## Work item
Copy every line of the records exactly, without including the images.

## Data extract
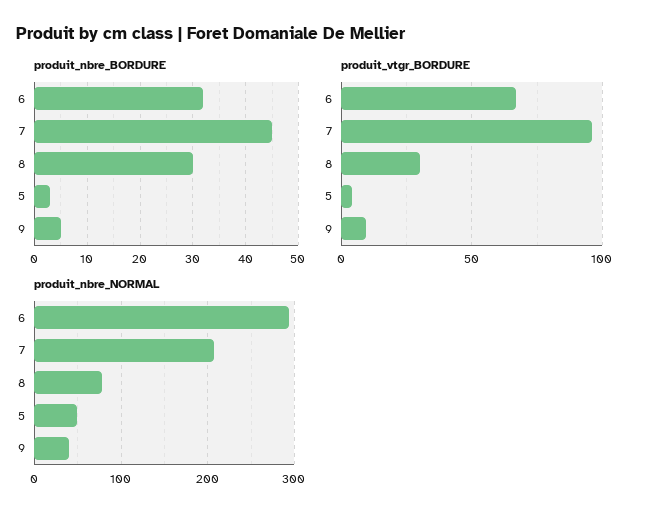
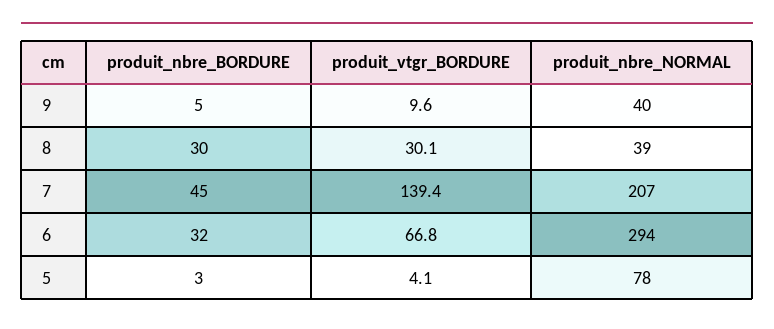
  {
    "produit_nbre_BORDURE": {
      "6": 32,
      "7": 45,
      "8": 30,
      "5": 3,
      "9": 5
    },
    "produit_vtgr_BORDURE": {
      "6": 66.8,
-     "7": 95,
+     "7": 139.4,
      "8": 30.1,
      "5": 4.1,
      "9": 9.6
    },
    "produit_nbre_NORMAL": {
      "6": 294,
      "7": 207,
-     "8": 80,
+     "8": 39,
-     "5": 50,
+     "5": 78,
      "9": 40
    }
  }

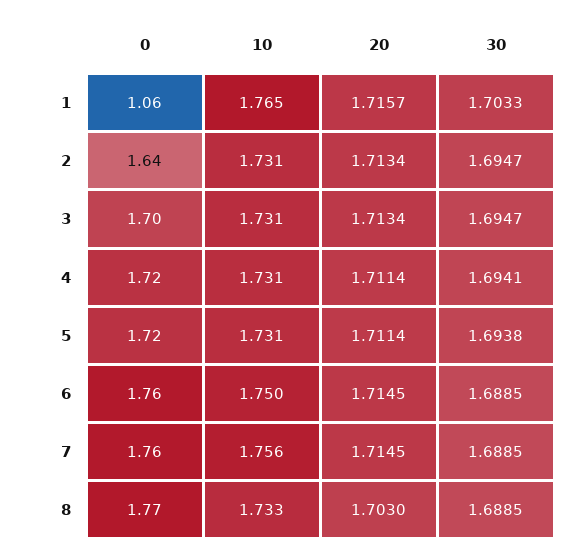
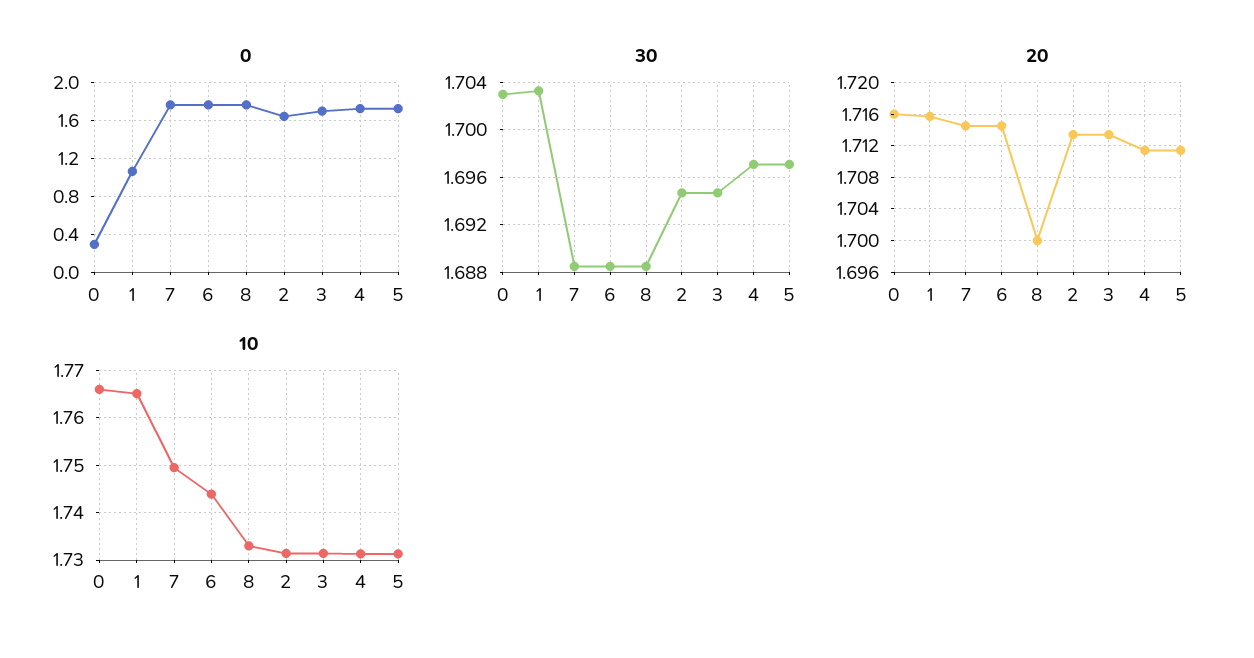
  {
    "0": {
      "1": 1.06,
      "2": 1.64,
      "3": 1.7,
      "4": 1.72,
      "5": 1.72,
      "6": 1.76,
      "7": 1.76,
-     "8": 1.77
+     "8": 1.77,
+     "0": 0.3
    },
    "10": {
      "1": 1.765,
      "2": 1.731,
      "3": 1.731,
      "4": 1.731,
      "5": 1.731,
-     "6": 1.75,
+     "6": 1.744,
-     "7": 1.756,
+     "7": 1.75,
-     "8": 1.733
+     "8": 1.733,
+     "0": 1.766
    },
    "20": {
      "1": 1.7157,
      "2": 1.7134,
      "3": 1.7134,
      "4": 1.7114,
      "5": 1.7114,
      "6": 1.7145,
      "7": 1.7145,
-     "8": 1.703
+     "8": 1.7,
+     "0": 1.716
    },
    "30": {
      "1": 1.7033,
      "2": 1.6947,
      "3": 1.6947,
-     "4": 1.6941,
+     "4": 1.697,
-     "5": 1.6938,
+     "5": 1.697,
      "6": 1.6885,
      "7": 1.6885,
-     "8": 1.6885
+     "8": 1.6885,
+     "0": 1.703
    }
  }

## Completed exercise
  {
    "produit_nbre_BORDURE": {
      "6": 32,
      "7": 45,
      "8": 30,
      "5": 3,
      "9": 5
    },
    "produit_vtgr_BORDURE": {
      "6": 66.8,
-     "7": 95,
+     "7": 139.4,
      "8": 30.1,
      "5": 4.1,
      "9": 9.6
    },
    "produit_nbre_NORMAL": {
      "6": 294,
      "7": 207,
-     "8": 80,
+     "8": 39,
-     "5": 50,
+     "5": 78,
      "9": 40
    }
  }

  {
    "0": {
      "1": 1.06,
      "2": 1.64,
      "3": 1.7,
      "4": 1.72,
      "5": 1.72,
      "6": 1.76,
      "7": 1.76,
-     "8": 1.77
+     "8": 1.77,
+     "0": 0.3
    },
    "10": {
      "1": 1.765,
      "2": 1.731,
      "3": 1.731,
      "4": 1.731,
      "5": 1.731,
-     "6": 1.75,
+     "6": 1.744,
-     "7": 1.756,
+     "7": 1.75,
-     "8": 1.733
+     "8": 1.733,
+     "0": 1.766
    },
    "20": {
      "1": 1.7157,
      "2": 1.7134,
      "3": 1.7134,
      "4": 1.7114,
      "5": 1.7114,
      "6": 1.7145,
      "7": 1.7145,
-     "8": 1.703
+     "8": 1.7,
+     "0": 1.716
    },
    "30": {
      "1": 1.7033,
      "2": 1.6947,
      "3": 1.6947,
-     "4": 1.6941,
+     "4": 1.697,
-     "5": 1.6938,
+     "5": 1.697,
      "6": 1.6885,
      "7": 1.6885,
-     "8": 1.6885
+     "8": 1.6885,
+     "0": 1.703
    }
  }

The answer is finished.